His mentor Eddington is said to have helped arrange an English translation two years after the publication of Hubble's work, in 1931. However, the article omitted crucial paragraphs from Lemaître describing Hubble's law. It turns out that Lemaître decided to leave this out. He reasoned that Hubble's calculations had already improved over his previous work. Apparently, he did not bother to prove that he had devised the expansion theory before Hubble. He was a humble man who didn't care if Hubble got the glory. Instead, Lemaître continued his research and published a new paper in 1931 in which he argued that if the universe was expanding then it also had a beginning.
He proposed this in his primitive atom hypothesis. A primitive atom was a single particle. He maintained that the universe began with the explosion of this single particle that gave rise to our entire cosmos and concluded that a creation-like event had occurred. Researchers date the event to more than 13.8 billion years ago. He didn't call it Big Bang. Astronomer Sir Fred Hoyle coined the term during a talk broadcast on the BBC. Hoyle actually thought the theory was nonsense. Many scientists were skeptical, including Einstein.
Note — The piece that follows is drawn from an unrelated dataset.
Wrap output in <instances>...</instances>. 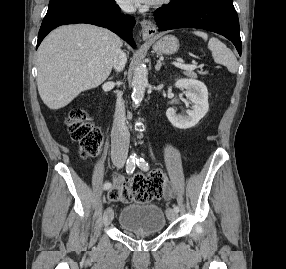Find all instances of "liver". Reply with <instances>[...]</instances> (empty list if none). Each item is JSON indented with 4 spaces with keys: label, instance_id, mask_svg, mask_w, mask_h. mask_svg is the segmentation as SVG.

However, in 1933, when Lemaître and Einstein traveled together to attend a series of seminars in California, and Lemaître had time to explain his theory in detail, Einstein is reported to have said: “This is the most beautiful and satisfactory explanation of the creation so far. that I have ever heard.” Lemaître was nominated for the Nobel Prize in Physics in 1954 for his prediction of the expanding universe.
Two years later, he was nominated for the Nobel Prize in Chemistry for his theory of the primitive atom. He didn't win either. The strongest evidence supporting the Big Bang was

discovered

by accident a decade later, in 1964, by American scientists Arno Penzias and Robert Wilson working for Bell Laboratories, the research and development arm of what is now Nokia. They were puzzled by a strange signal noise picked up by this antenna and tried to figure out what it was. They even removed some pigeons that were nesting there. That's when they stumbled upon cosmic microwave background radiation. The ancient light is believed to be a remnant of the Big Bang.
Lemaître lived to see the moment of its discovery. His ideas were finally vindicated. He died two years later, in 1966, of leukemia at the age of 71. Despite not being as well known as his scientific colleagues, he is finally gaining more recognition. In 2018, Hubble's law was changed to the Hubble-Lemaître law. Lemaître may have helped unlock the secrets of the universe. However, the more we learn, the stranger it becomes. Scientists thought the expansion of the universe would gradually slow down over time as gravity slowed. But, surprisingly, they

discovered

the opposite. It turns out that the expansion of the universe is accelerating.